> **FONTE**
André Dusek

Estradas esburacadas, portos ineficientes, ameaças de novo colapso no setor de energia, ferrovias sucateadas, esgotos a céu aberto… Entra governo, sai governo e o Brasil continua vivendo o dilema da falta de recursos para investir em projetos de infra-estrutura básica. Se a economia brasileira realmente crescer entre 3% e 3,5% este ano como quer o governo Lula, os problemas estruturais poderão comprometer a continuidade de uma era de prosperidade. Falta dinheiro para a expansão e melhoria das condições da malha rodoviária, das estradas de ferro, dos portos e aeroportos e do tratamento de água e esgotos.

Como se não bastasse a situação caótica, o Ministério do Planejamento decidiu reduzir em R$ 3 bilhões o volume de investimentos previstos em infra-estrutura básica para este ano. O corte bate de frente com as declarações do titular da pasta, o ministro Guido Mantega. Ele tem dito que para o Produto Interno Bruto (PIB) voltar a crescer entre 4% e 4,5%, o País precisaria de cerca de 20% do seu valor – hoje em R$ 1,5 trilhão –, ou seja, o equivalente a R$ 300 bilhões. Um valor intangível perto dos escassos R$ 41 bilhões (já com a redução dos R$ 3 bilhões) previstos para custear os projetos de infra-estrutura e saneamento básico este ano.

Ao longo dos anos o Brasil tem convivido com uma crescente redução de investimentos na manutenção e expansão da sua infra-estrutura. Entre 1975 e 2002, o recursos destinados para a área de transporte, por exemplo, principal meio para escoamento da produção nacional, caíram de 1,8% do PIB para 0,2%. No ano passado, os investimentos públicos somaram pouco mais de R$ 20 bilhões. É pouco, muito pouco diante da extraordinária carência.

Para reduzir a dependência de dinheiro público para novos e antigos projetos de infra-estrutura e saneamento básico, o governo está apostando todas as suas fichas na criação das Parcerias Público-Privadas (PPPs), programa que ainda depende de aprovação no Senado. Nesses contratos, o governo define quais são as obras prioritárias para o País e a iniciativa privada realiza os investimentos. No papel, a parceria resolve a falta de recursos governamentais e mantém a linha de ação do Executivo sem ter que desembolsar um dinheiro que não tem. Mas não será tão fácil assim. Para resolver a falta de recursos para projetos de infra-estrutura e atrair dinheiro privado, o governo precisará fazer coincidir a aprovação de uma série de leis para destravar o processo de atração de investimentos para a área, segundo Rubens Teixeira, diretor da KPMG, empresa de auditoria e assessoria financeira. Teixeira cita as constantes mudanças na lei das agências reguladoras, a falta de regulamentação de várias leis na área de energia, além do projeto de lei que cria um novo modelo para investimentos privados em saneamento básico, emperrado há anos no Congresso Nacional. E tem ainda a intricada questão da remuneração do dinheiro dos investidores. Eles querem garantias de que seus recursos serão remunerados na mesma proporção dos riscos impostos pelo País. Chegar a um equilíbrio entre as perspectivas do governo e a expectativa dos investidores é o grande dilema.

> **ENUNCIADO A**
Diga se cada afirmação concorda com o texto sobre a infraestrutura brasileira, respondendo sim ou não e citando as palavras do texto que decidem: (i) o Ministério do Planejamento cortou R$ 3 bilhões dos investimentos previstos em infraestrutura para este ano; (ii) entre 1975 e 2002, os recursos para transporte subiram de 0,2% para 1,8% do PIB; (iii) o programa das PPPs já foi aprovado pelo Senado.
> **ENUNCIADO B**
Continue o texto sobre a infraestrutura brasileira a partir do ponto em que ele termina.
Os dados não são necessários aqui.

> **DADOS FORNECIDOS**

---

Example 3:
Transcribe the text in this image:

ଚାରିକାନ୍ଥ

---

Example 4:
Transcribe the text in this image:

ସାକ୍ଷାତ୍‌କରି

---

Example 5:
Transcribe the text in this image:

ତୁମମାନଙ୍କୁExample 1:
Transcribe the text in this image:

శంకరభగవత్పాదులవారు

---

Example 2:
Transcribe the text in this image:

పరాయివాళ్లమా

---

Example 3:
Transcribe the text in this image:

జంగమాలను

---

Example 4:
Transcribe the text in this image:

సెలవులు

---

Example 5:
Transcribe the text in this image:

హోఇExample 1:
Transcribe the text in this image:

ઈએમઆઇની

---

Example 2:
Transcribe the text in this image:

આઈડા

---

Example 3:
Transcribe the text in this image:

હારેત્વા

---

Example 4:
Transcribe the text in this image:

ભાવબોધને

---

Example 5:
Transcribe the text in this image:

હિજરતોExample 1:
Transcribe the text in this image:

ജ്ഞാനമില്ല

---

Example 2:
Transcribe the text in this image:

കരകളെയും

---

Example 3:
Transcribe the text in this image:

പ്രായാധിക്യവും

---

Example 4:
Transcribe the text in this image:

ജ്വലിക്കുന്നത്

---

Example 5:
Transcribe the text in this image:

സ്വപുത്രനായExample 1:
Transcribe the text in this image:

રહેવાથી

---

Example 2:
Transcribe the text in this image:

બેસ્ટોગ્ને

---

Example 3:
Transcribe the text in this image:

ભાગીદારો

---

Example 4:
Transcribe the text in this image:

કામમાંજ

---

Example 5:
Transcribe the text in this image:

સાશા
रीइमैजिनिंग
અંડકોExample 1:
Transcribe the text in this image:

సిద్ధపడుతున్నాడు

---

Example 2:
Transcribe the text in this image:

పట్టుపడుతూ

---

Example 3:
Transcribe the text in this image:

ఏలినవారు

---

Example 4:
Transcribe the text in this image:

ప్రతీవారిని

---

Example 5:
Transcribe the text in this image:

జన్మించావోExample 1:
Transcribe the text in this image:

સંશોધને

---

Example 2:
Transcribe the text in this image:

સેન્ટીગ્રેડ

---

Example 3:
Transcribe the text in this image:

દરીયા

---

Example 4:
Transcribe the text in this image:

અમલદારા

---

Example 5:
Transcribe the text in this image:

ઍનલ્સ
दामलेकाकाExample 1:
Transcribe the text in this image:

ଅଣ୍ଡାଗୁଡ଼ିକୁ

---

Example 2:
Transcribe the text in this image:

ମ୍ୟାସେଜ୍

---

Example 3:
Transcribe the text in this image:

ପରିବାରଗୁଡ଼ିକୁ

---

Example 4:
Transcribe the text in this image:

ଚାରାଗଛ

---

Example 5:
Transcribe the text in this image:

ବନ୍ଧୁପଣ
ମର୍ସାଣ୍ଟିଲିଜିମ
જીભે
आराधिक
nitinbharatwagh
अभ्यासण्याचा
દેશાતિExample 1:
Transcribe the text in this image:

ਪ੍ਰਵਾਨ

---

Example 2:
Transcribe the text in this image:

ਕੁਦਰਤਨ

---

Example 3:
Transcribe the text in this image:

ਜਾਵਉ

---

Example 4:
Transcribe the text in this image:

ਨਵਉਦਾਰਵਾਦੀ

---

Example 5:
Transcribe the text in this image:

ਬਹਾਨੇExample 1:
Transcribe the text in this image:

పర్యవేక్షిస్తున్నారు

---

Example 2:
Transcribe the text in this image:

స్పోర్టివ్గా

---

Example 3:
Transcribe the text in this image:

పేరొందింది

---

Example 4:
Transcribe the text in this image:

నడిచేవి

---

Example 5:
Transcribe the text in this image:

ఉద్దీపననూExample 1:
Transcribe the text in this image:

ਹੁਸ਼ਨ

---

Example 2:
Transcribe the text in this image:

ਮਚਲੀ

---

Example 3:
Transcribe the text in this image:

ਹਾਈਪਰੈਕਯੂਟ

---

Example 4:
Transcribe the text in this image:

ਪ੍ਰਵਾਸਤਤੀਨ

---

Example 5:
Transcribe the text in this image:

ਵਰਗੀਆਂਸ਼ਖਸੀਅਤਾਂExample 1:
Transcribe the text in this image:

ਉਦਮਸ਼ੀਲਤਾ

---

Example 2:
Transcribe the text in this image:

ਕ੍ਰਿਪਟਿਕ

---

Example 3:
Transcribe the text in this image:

> **RESPOSTA A**
(i) Sim: "o Ministério do Planejamento decidiu reduzir em R$ 3 bilhões o volume de investimentos previstos em infra-estrutura básica para este ano".
(ii) Não: "caíram de 1,8% do PIB para 0,2%".
(iii) Não: "programa que ainda depende de aprovação no Senado".

> **RESPOSTA B**
O Brasil, segundo Ralph Lima Terra, vice-presidente da Abdib, associação das companhias da área de infra-estrutura e indústria de base, necessita de investimentos da ordem de US$ 20 bilhões (R$ 60 bilhões) por ano só para superar os chamados gargalos estruturais que podem atrapalhar o crescimento sustentável da economia brasileira. “Esse dinheiro serviria para começarmos a atacar as deficiências mais urgentes, como os 20 milhões de brasileiros sem-luz e as filas de caminhões de mais de 60 quilômetros para escoar a soja”, diz Lima Terra. “Por enquanto, o governo Lula tem se pautado por uma agenda de remendos.” Uma prática tão antiga quanto os buracos de nossas estradas.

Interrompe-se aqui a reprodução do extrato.